For Spyder on the other hand, all codes are written in one code block unlike Colab. However, this doesn’t mean that you should always run the whole program in one go while you are still on the building stage of your code. There is an option in Spyder where you can run the file, run current cell, run selection or current line and debug file.

The debug feature is one of the most helpful especially when dealing with lenghty codes since you can step into different functions or methods on several lines while monitoring the values of the variables through the Variable Explorer. You can inspect the program at specific points by inserting a breakpoint through pressing F12 on the line or double clicking on the line number where you will see a red dot that specify it as a breakpoint.

Stepping into specific lines and monitoring the values of the variables

4. How do you work with data?

It is easy to work with datasets in Colab from other Google products such as Google Sheets and files uploaded in your Google Drive. You will be able to access these files by mounting your Google Drive.

With Spyder, you will need to have your dataset on your current working directory or state the filepath while accessing the dataset you want to work on. As discussed in my previous blog, clicking the dataframe on the variable explorer will show you your dataset.

This is one of the major differences with Colab and Spyder. Spyder can easily show you the values of the variables and datasets using the variable explorer while for Colab, you will need to run a couple of print commands on several sections for you to be able to see the current values of your variables or datasets. The variable explorer of Spyder comes pretty handy to keep track of all your variables throughout the whole program.

5. What are their other features?

With Colab, you are able to load code snippets which are readily available from Google databases by accessing it on the sidebar. Here, you can see an example of a dataset imported where code snippet inserted showed an interactive data visualization which shows information on cars from three different places.

Colab and Spyder also have file explorers in its interface which lets the user access different files, notebooks, datasets or programs from different locations.

In terms of speed, since Spyder is ran and executed on your local computer, it is faster in runtime compared to Colab that is found in Google’s cloud servers. Terminating other sessions that are not in use will help speed up Colab runtime.

6. Where to save and who can access it?

Since Google Colab is readily available in the cloud, notebooks can be created, uploaded and stored on your Google Drive. As it is a Google Drive document, it is very simple to share a Colab notebook by only clicking the share button in the upper right hand corner and inputting the email address of people you want to have access on your notebook. You also have the option to save a copy of this notebook to your Github account in just a few clicks!

With Colab, people have the convenience of sharing their notebooks publicly and collaborate online. You can find and explore different useful notebooks everywhere in Github or in Google Seedbank where you can run, modify and study other people’s codes.

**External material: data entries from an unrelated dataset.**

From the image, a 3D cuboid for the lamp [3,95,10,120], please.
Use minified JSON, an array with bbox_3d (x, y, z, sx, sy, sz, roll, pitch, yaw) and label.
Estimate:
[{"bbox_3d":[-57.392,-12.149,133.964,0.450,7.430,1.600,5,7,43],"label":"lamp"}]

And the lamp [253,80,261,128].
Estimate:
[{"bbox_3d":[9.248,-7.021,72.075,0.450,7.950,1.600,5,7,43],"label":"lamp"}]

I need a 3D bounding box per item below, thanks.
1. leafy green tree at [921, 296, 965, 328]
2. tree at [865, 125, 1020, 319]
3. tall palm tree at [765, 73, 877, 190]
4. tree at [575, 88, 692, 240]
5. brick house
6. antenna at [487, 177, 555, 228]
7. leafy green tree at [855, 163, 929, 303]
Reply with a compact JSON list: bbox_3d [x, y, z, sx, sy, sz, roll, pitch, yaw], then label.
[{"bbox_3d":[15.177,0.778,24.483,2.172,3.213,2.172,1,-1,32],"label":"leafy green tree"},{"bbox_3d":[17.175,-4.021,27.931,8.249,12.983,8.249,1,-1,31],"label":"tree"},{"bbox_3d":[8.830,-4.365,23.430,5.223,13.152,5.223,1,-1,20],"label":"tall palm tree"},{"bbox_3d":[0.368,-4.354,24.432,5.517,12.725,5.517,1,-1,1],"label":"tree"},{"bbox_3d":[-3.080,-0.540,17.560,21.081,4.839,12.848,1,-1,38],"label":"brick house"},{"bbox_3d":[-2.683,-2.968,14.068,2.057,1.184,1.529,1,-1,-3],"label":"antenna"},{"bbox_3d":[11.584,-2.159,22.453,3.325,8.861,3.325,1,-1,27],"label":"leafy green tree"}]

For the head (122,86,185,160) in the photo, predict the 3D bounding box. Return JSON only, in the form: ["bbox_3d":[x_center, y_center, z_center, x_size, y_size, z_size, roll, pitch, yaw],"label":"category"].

Colab and Spyder are powerful, easy-to-use and interactive tools for writing and executing different programs. I’m grateful that Google offers Colab as a free platform and Spyder is an easily accessible program to be installed in the local computer which I can both use in learning more and moving forward in my data science journey.

Even with its similarities and differences that contribute to advantages of one over the other, both of these IDEs are perfect for anyone who is starting out with data science!

--

--